A modified polypropylene resin was obtained in the same manner as in Example 1 except that 1.5 parts by weight of the component (D) and no component (E) were used.
[Comparative Example 3]

Heat-kneading was performed in the same manner as in Example 1 except that the component (D) was not used and the component (E) was changed to 1.5 parts by weight. However, since the melt viscosity became too large, the strand could not be stably drawn, and a sample was not obtained.

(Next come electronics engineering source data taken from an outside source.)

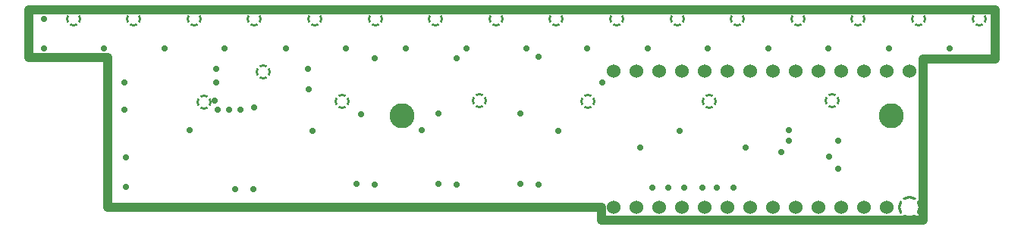
<source format=gbr>
%TF.GenerationSoftware,Altium Limited,Altium Designer,20.0.11 (256)*%
G04 Layer_Physical_Order=3*
G04 Layer_Color=128*
%FSLAX26Y26*%
%MOIN*%
%TF.FileFunction,Copper,L3,Inr,Plane*%
%TF.Part,Single*%
G01*
G75*
%TA.AperFunction,NonConductor*%
%ADD30C,0.040000*%
%TA.AperFunction,ViaPad*%
%ADD31C,0.110000*%
%TA.AperFunction,ComponentPad*%
G04:AMPARAMS|DCode=32|XSize=100mil|YSize=100mil|CornerRadius=0mil|HoleSize=0mil|Usage=FLASHONLY|Rotation=0.000|XOffset=0mil|YOffset=0mil|HoleType=Round|Shape=Relief|Width=10mil|Gap=10mil|Entries=4|*
%AMTHD32*
7,0,0,0.100000,0.080000,0.010000,45*
%
%ADD32THD32*%
%ADD33C,0.060000*%
%TA.AperFunction,ViaPad*%
%ADD34C,0.028000*%
G04:AMPARAMS|DCode=35|XSize=68mil|YSize=68mil|CornerRadius=0mil|HoleSize=0mil|Usage=FLASHONLY|Rotation=0.000|XOffset=0mil|YOffset=0mil|HoleType=Round|Shape=Relief|Width=10mil|Gap=10mil|Entries=4|*
%AMTHD35*
7,0,0,0.068000,0.048000,0.010000,45*
%
%ADD35THD35*%
D30*
X4635000Y1050000D02*
X6805000D01*
X4635000D02*
Y1710000D01*
X4290000D02*
X4635000D01*
X4290000D02*
Y1920000D01*
X8535000D01*
Y1705000D02*
Y1920000D01*
X8220000Y1705000D02*
X8535000D01*
X8220000Y995000D02*
Y1705000D01*
X6805000Y995000D02*
X8220000D01*
X6805000D02*
Y1050000D01*
D31*
X5930000Y1455000D02*
D03*
X8080000D02*
D03*
D32*
X8160000Y1050000D02*
D03*
D33*
Y1650000D02*
D03*
X8060000D02*
D03*
X7960000D02*
D03*
X7860000D02*
D03*
X7760000D02*
D03*
X7660000D02*
D03*
X7560000D02*
D03*
X7460000D02*
D03*
X7360000D02*
D03*
X7260000D02*
D03*
X7160000D02*
D03*
X7060000D02*
D03*
X6960000D02*
D03*
X6860000D02*
D03*
X8060000Y1050000D02*
D03*
X7960000D02*
D03*
X7860000D02*
D03*
X7760000D02*
D03*
X7660000D02*
D03*
X7560000D02*
D03*
X7460000D02*
D03*
X7360000D02*
D03*
X7260000D02*
D03*
X7160000D02*
D03*
X7060000D02*
D03*
X6960000D02*
D03*
X6860000D02*
D03*
D34*
X5750000Y1460000D02*
D03*
X6810000Y1600000D02*
D03*
X4995000Y1390000D02*
D03*
X5120000Y1480000D02*
D03*
X6015000Y1390000D02*
D03*
X7630000D02*
D03*
X7150000Y1388403D02*
D03*
X6615000D02*
D03*
X5535000D02*
D03*
X8335000Y1750000D02*
D03*
X5195000Y1130000D02*
D03*
X7630000Y1345000D02*
D03*
X4715000Y1140000D02*
D03*
Y1270000D02*
D03*
X4710000Y1600000D02*
D03*
Y1480000D02*
D03*
X5810000Y1706417D02*
D03*
Y1150000D02*
D03*
X6170000D02*
D03*
X6530000D02*
D03*
X6090000Y1465000D02*
D03*
X6450000D02*
D03*
X4355000Y1880000D02*
D03*
X5275000Y1130000D02*
D03*
X7595000Y1295000D02*
D03*
X7385000Y1136082D02*
D03*
X7314372D02*
D03*
X7250000D02*
D03*
X7170000D02*
D03*
X7030000D02*
D03*
X7100000D02*
D03*
X7845000Y1345000D02*
D03*
Y1220000D02*
D03*
X5151000Y1750000D02*
D03*
X4885667D02*
D03*
X4620333D02*
D03*
X4355000D02*
D03*
X5420000D02*
D03*
X5681667D02*
D03*
X5947000D02*
D03*
X6212333D02*
D03*
X6477666D02*
D03*
X6743000D02*
D03*
X7008333D02*
D03*
X7273666D02*
D03*
X7539000D02*
D03*
X7804333D02*
D03*
X8069666D02*
D03*
X5515000Y1660000D02*
D03*
X5520000Y1570000D02*
D03*
X7805000Y1275000D02*
D03*
X6975000Y1315000D02*
D03*
X7440000D02*
D03*
X6530000Y1715000D02*
D03*
X6170630Y1706417D02*
D03*
X5730630Y1153583D02*
D03*
X6090630D02*
D03*
X6450630D02*
D03*
X5170000Y1480000D02*
D03*
X5220000D02*
D03*
X5279409Y1490591D02*
D03*
X5111926Y1660591D02*
D03*
Y1600591D02*
D03*
X5105000Y1520000D02*
D03*
D35*
X5060000Y1515000D02*
D03*
X6270000Y1520000D02*
D03*
X7820000D02*
D03*
X7280000Y1518403D02*
D03*
X6745000D02*
D03*
X5665000D02*
D03*
X7403666Y1880000D02*
D03*
X7138333D02*
D03*
X6873000D02*
D03*
X6607666D02*
D03*
X6342333D02*
D03*
X6077000D02*
D03*
X5811667D02*
D03*
X5546333D02*
D03*
X5281000D02*
D03*
X5015667D02*
D03*
X4750333D02*
D03*
X4485000D02*
D03*
X8464999D02*
D03*
X7669000D02*
D03*
X7934333D02*
D03*
X8199666D02*
D03*
X5318409Y1646772D02*
D03*
%TF.MD5,40f45c0397e2fe49f49250911b43e0dd*%
M02*

</source>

The modified polypropylene resin of the present invention can be widely used in the fields of industrial parts such as automobiles and home appliances; the field of packaging of films and sheets; the field of containers and the field of textiles.

Claims (4)

Unsaturated carboxylic acid and / or derivative thereof (B), radical-reactive monomer (C) containing an unsaturated bond different from component (B) with respect to 100 parts by weight of polypropylene resin (A), decomposition with half-life of 1 minute A modified polypropylene resin modified with an organic peroxide (D) having a temperature of 120 ° C. or higher and an organic peroxide (E) having a peroxydicarbonate structure, wherein the modified polypropylene resin is decalinized at 135 ° C. The measured intrinsic viscosity is [η] _MPP (dl / g), the melting point of the polypropylene resin (A) measured by a differential scanning calorimeter (DSC) is Tm (PP) (° C.), and the differential scanning of the modified polypropylene resin. Unsaturated carboxylic acid and / or its occupying Tm (MPP) (° C.) melting point measured by a calorimeter (DSC) in the modified polypropylene resin When the graft amount of the derivative is MG (wt%) and the graft amount of the radical reactive monomer (C) containing an unsaturated bond different from the component (B) is EG (wt%), the following relational expression (i) , (Ii), (iii) and (iv).
0.7 ≦ [η] _MPP ≦ 2.0 (i)
0 ≦ Tm (PP) −Tm (MPP) ≦ 15 (ii)
0.8 ≦ MG ≦ 5 (iii)
0 <EG / MG ≦ 1 (iv)   With respect to 100 parts by weight of the polypropylene resin (A) having an intrinsic viscosity [η] measured in decalin of 135 ° C. of 1 to 15 dl / g, 0.1 to 10 of unsaturated carboxylic acid and / or its derivative (B) Organic peroxide (D) having a decomposition temperature of 120 ° C. or more, with 0.1 part by weight of an unsaturated bond-containing radical reactive monomer (C) different from component (B), and a half-life of 1 minute The modified polypropylene according to claim 1, wherein a mixture comprising 0.01 to 10 parts by weight and a mixture containing 0.01 to 10 parts by weight of an organic peroxide (E) having a peroxydicarbonate structure is melt-mixed and graft copolymerized. resin.   The modified polypropylene resin according to claim 1 or 2, wherein the radical reactive monomer (C) containing an unsaturated bond different from the component (B) is a (meth) acrylic acid ester.   The organic peroxide (D) having a decomposition temperature of 120 ° C or higher with a half-life of 1 minute is a peroxyester or an organic peroxide having a dialkyl peroxide structure. Modified polypropylene resin.